[2010年5月号]よく発生する課税所得の調整項目は何か

  中国の企業所得税法では、事業年度終了後5ヶ月以内(実務では4月末が多い)に管轄の税務局に年度企業所得税納税申告表(確定申告書)を提出して、企業所得税の総合精算納付を行い、税金の追加納付または還付精算を行ないます。
中国現地法人は2009年度の確定申告の書類を作成する時期を迎えています。

  会計上と税務上の処理が異なる場合に、納税調整項目が発生します。確定申告書の中に、監査報告書に記載されている会計上の利益から課税所得への様々な加算調整項目および減算調整項目(日本の別表4の調整)が反映されていますのでよく発生する調整項目を紹介いたします。

 
一.よく発生する加算調整項目は次の通りです。

1.交際費損金不算入額。(発生する生産経営活動に関係する接待交際費は、実際発生額の60%
  が控除できる。ただし、当年度売上高(営業収入)の0.5%を超えない。)
2.損金算入ができない罰金等。
3.受贈資産、債務免除による益金算入額。
4.従業員福利費、労働組合経費、従業員教育経費の損金不算入額。
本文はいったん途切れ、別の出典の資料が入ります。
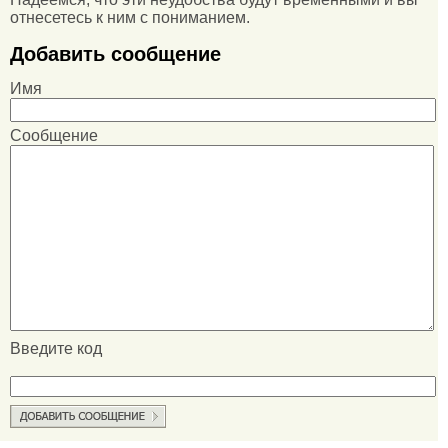
отнесетесь к ним с пониманием.
Добавить сообщение
Имя
Сообщение
Введите код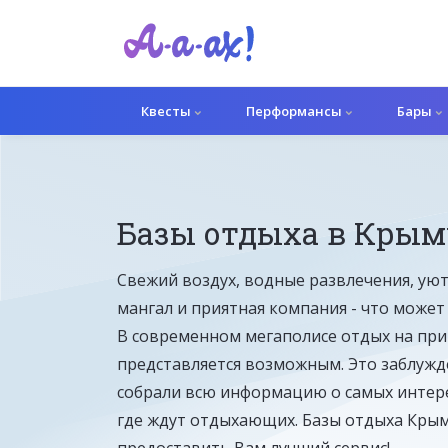
Квесты
Перформансы
Бары
Базы отдыха в Крым
Свежий воздух, водные развлечения, ую
мангал и приятная компания - что может
В современном мегаполисе отдых на при
представляется возможным. Это заблужд
собрали всю информацию о самых интере
где ждут отдыхающих. Базы отдыха Крым
предоставить Вам лучший сервис!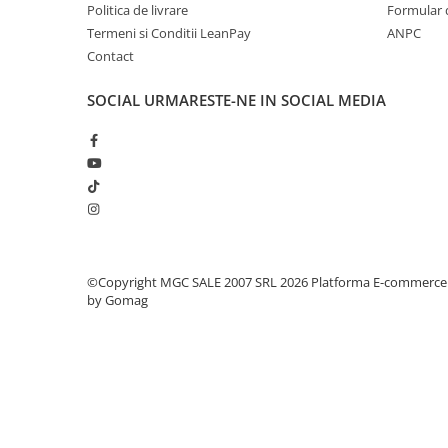
Politica de livrare
Formular 
Coliere din plastic
Termeni si Conditii LeanPay
ANPC
Lampi pe gaz, fludor
Contact
Magneti pentru sudura in unghi
SOCIAL
URMARESTE-NE IN SOCIAL MEDIA
Ventuze
Gletiere, spacluri si mistrii
Alte gletiere
Gletiere din inox
Gletiere profesionale
Mistrii drepte si pentru colturi
©Copyright MGC SALE 2007 SRL 2026
Platforma E-commerce
Spacluri
by Gomag
Instrumente pentru scris si trasat
Creioane si creta
Markere cu vopsea
Markere permanente
Sfoara de trasat, oxizi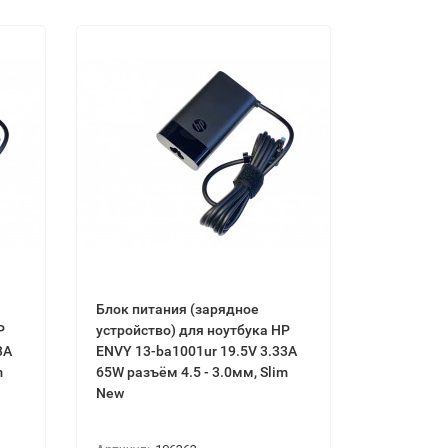
Блок питaния (зарядное
Р
устройство) для ноутбука НР
3А
ЕNVY 13-bа1001ur 19.5V 3.33А
m
65W разъём 4.5 - 3.0мм, Ѕlіm
New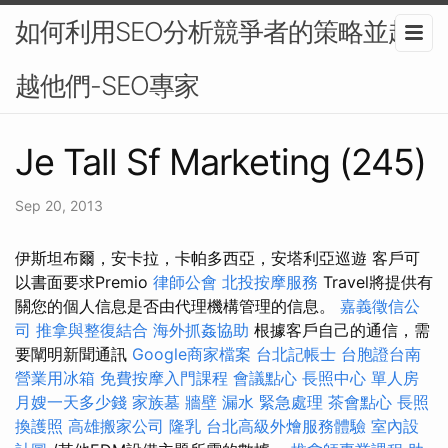
如何利用SEO分析競爭者的策略並超
越他們-SEO專家
Je Tall Sf Marketing (245)
Sep 20, 2013
伊斯坦布爾，安卡拉，卡帕多西亞，安塔利亞巡遊 客戶可
以書面要求Premio
律師公會
北投按摩服務
Travel將提供有
關您的個人信息是否由代理機構管理的信息。
嘉義徵信公
司
推拿與整復結合
海外抓姦協助
根據客戶自己的通信，需
要闡明新聞通訊
Google商家檔案
台北記帳士
台胞證台南
營業用冰箱
免費按摩入門課程
會議點心
長照中心 單人房
月嫂一天多少錢
家族墓
牆壁 漏水 緊急處理
茶會點心
長照
換護照
高雄搬家公司
隆乳
台北高級外燴服務體驗
室內設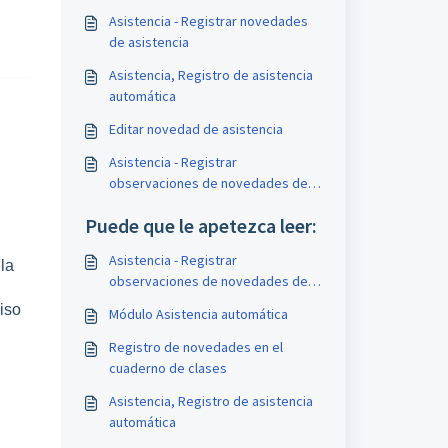
Asistencia - Registrar novedades
de asistencia
Asistencia, Registro de asistencia
automática
Editar novedad de asistencia
Asistencia - Registrar
observaciones de novedades de
asistencias
Puede que le apetezca leer:
Asistencia - Registrar
la
observaciones de novedades de
asistencias
iso
Módulo Asistencia automática
Registro de novedades en el
cuaderno de clases
Asistencia, Registro de asistencia
automática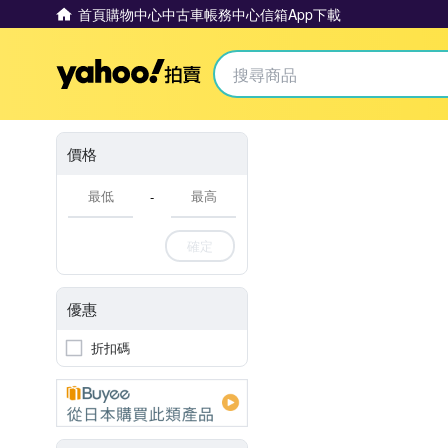
首頁
購物中心
中古車
帳務中心
信箱
App下載
Yahoo拍賣
價格
-
確定
優惠
折扣碼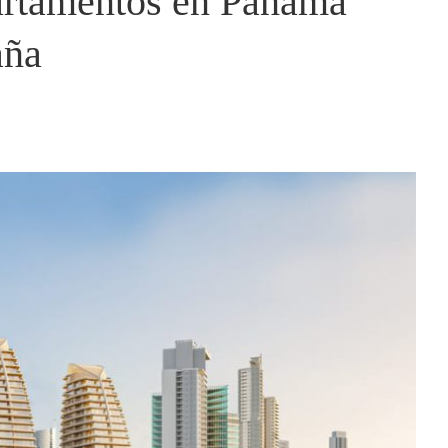
partamentos en Panamá
aña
(控除できる枠:従業員福利
  費に対し給与総額の14%  労働組合経費に対し給与総額の2%  従業員教育経費に対し給与
  総額の2.5%) 
5.中国国内で業務を行った従業員の国外社会保険料。
6.固定資産(耐用年数未満の場合)処分損。(税務局承認後、損金算入可能。)
7.貸倒損失否認額。(税務局承認後、損金算入可能。)
8.棚卸資産廃棄損失の損金不算入額。(税務局承認後、損金算入可能。)
9.計上した棚卸資産評価損引当金繰入額。(将来会計上取り崩す年度に減算調整項目になりま
  す。)
10.計上した貸倒引当金繰入額。(将来会計上取り崩す年度に減算調整項目になります。)
11.減価償却、その他償却損金不算入額。(会計上の償却年数と税務上に認められる償却年数と
   異なる場合に発生します。将来減算調整項目になります。)
12.未払給与(賞与)の年末残高。(実際支給した翌年度の減算調整項目になります。)

 
 
二.よく発生する減算調整項目は、上記の6から12の項目に対応し、当年度に容認された過年度損金不算入の項目になります。上記括弧に書いたように、翌年度、または将来年度に減算調整項目となりますので、忘れやすい項目ともいえます。
 
確定申告書を作成するときに、加算調整項目のみならず、減算調整項目の記入漏れをしないように、過年度の税務上の調整項目(日本の別表5(1))もきちんと管理しましょう。